--- Begin ---

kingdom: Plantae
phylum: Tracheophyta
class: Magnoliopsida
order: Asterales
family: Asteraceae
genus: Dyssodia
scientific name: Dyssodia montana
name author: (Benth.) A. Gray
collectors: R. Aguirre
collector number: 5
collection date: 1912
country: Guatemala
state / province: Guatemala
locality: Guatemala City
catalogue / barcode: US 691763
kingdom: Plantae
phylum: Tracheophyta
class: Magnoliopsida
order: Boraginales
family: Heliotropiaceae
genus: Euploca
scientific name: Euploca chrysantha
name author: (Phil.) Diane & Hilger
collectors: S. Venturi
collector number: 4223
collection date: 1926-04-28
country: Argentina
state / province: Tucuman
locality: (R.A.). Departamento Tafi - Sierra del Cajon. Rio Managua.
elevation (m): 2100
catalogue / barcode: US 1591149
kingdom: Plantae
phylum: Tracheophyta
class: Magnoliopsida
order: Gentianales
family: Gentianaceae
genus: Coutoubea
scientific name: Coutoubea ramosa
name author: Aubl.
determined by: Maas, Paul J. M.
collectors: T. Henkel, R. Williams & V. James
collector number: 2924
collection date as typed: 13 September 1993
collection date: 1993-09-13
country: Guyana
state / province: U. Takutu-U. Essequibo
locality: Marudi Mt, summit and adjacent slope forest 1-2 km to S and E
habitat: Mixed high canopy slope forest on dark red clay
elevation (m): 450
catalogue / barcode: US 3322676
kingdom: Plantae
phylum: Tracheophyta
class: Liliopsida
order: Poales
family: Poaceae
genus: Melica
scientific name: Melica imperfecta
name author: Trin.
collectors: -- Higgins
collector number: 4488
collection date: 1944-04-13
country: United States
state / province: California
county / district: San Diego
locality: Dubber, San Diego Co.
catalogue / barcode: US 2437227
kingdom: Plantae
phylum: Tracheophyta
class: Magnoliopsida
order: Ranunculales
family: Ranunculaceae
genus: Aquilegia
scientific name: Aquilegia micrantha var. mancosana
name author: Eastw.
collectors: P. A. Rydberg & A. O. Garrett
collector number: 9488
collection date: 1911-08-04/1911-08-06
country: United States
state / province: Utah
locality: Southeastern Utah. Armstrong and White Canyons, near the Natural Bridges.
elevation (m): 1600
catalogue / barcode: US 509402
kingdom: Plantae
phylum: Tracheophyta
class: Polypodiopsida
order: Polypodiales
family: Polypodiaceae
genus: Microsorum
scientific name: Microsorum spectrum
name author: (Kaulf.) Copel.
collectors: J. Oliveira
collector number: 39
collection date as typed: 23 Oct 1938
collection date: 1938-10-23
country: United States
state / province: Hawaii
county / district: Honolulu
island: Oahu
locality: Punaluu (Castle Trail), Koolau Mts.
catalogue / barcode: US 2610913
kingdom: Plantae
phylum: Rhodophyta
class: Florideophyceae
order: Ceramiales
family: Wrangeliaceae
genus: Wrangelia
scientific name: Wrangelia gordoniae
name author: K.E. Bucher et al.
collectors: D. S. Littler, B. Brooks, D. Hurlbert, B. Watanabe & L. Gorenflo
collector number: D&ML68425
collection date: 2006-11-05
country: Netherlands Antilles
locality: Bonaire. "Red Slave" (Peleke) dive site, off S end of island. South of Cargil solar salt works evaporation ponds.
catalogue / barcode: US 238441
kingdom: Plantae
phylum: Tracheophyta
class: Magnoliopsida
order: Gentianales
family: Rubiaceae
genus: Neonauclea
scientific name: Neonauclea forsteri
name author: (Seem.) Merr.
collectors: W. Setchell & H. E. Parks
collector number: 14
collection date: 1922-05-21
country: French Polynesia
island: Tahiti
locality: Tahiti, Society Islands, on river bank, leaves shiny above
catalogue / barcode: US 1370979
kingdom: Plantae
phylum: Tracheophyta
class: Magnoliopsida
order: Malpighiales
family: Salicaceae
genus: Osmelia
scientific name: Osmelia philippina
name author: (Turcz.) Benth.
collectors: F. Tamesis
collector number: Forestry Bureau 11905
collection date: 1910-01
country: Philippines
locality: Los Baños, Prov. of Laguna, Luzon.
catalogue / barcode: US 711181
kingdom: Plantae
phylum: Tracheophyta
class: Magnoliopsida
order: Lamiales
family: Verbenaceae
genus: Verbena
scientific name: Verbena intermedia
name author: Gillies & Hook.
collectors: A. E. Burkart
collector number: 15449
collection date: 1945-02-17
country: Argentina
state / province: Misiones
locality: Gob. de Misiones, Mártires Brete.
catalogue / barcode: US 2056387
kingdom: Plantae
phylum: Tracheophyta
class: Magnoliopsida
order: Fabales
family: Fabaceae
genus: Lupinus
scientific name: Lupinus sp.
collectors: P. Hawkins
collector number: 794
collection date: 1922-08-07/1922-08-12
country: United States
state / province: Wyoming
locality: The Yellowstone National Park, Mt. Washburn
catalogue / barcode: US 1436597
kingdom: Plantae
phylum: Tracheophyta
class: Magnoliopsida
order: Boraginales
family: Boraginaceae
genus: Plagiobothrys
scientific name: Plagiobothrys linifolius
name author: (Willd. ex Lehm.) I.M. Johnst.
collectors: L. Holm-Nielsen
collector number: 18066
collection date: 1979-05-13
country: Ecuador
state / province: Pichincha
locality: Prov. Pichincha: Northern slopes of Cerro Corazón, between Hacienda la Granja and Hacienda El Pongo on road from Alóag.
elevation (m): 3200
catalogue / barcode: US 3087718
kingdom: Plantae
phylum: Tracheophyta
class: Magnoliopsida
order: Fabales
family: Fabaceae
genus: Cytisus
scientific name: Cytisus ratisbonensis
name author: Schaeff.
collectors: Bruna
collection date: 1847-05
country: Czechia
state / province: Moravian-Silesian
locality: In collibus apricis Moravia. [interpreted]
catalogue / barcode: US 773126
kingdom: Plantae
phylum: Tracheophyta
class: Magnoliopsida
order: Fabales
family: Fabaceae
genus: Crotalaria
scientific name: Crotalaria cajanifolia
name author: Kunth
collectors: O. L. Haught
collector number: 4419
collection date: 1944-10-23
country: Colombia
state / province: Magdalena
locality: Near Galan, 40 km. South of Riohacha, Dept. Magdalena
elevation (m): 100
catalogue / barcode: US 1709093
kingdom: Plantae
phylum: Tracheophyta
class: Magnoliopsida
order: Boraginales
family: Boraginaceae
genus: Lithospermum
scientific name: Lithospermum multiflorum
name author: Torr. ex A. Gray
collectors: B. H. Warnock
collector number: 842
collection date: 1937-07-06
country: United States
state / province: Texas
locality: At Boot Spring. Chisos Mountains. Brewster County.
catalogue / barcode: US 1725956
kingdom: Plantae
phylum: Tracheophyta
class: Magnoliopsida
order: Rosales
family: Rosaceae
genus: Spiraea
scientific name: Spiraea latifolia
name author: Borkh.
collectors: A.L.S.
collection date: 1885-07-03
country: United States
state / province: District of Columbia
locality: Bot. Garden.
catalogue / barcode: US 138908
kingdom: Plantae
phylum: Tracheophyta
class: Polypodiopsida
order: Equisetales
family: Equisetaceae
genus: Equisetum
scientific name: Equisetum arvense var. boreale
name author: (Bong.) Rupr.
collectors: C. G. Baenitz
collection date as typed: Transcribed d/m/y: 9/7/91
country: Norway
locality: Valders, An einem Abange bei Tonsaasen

--- End ---

▸ Given instruction
Copy the data above exactly, from the line containing "country: Colombia" through the line containing "name author: Borkh.".

▸ Result of this exercise
country: Colombia
state / province: Magdalena
locality: Near Galan, 40 km. South of Riohacha, Dept. Magdalena
elevation (m): 100
catalogue / barcode: US 1709093
kingdom: Plantae
phylum: Tracheophyta
class: Magnoliopsida
order: Boraginales
family: Boraginaceae
genus: Lithospermum
scientific name: Lithospermum multiflorum
name author: Torr. ex A. Gray
collectors: B. H. Warnock
collector number: 842
collection date: 1937-07-06
country: United States
state / province: Texas
locality: At Boot Spring. Chisos Mountains. Brewster County.
catalogue / barcode: US 1725956
kingdom: Plantae
phylum: Tracheophyta
class: Magnoliopsida
order: Rosales
family: Rosaceae
genus: Spiraea
scientific name: Spiraea latifolia
name author: Borkh.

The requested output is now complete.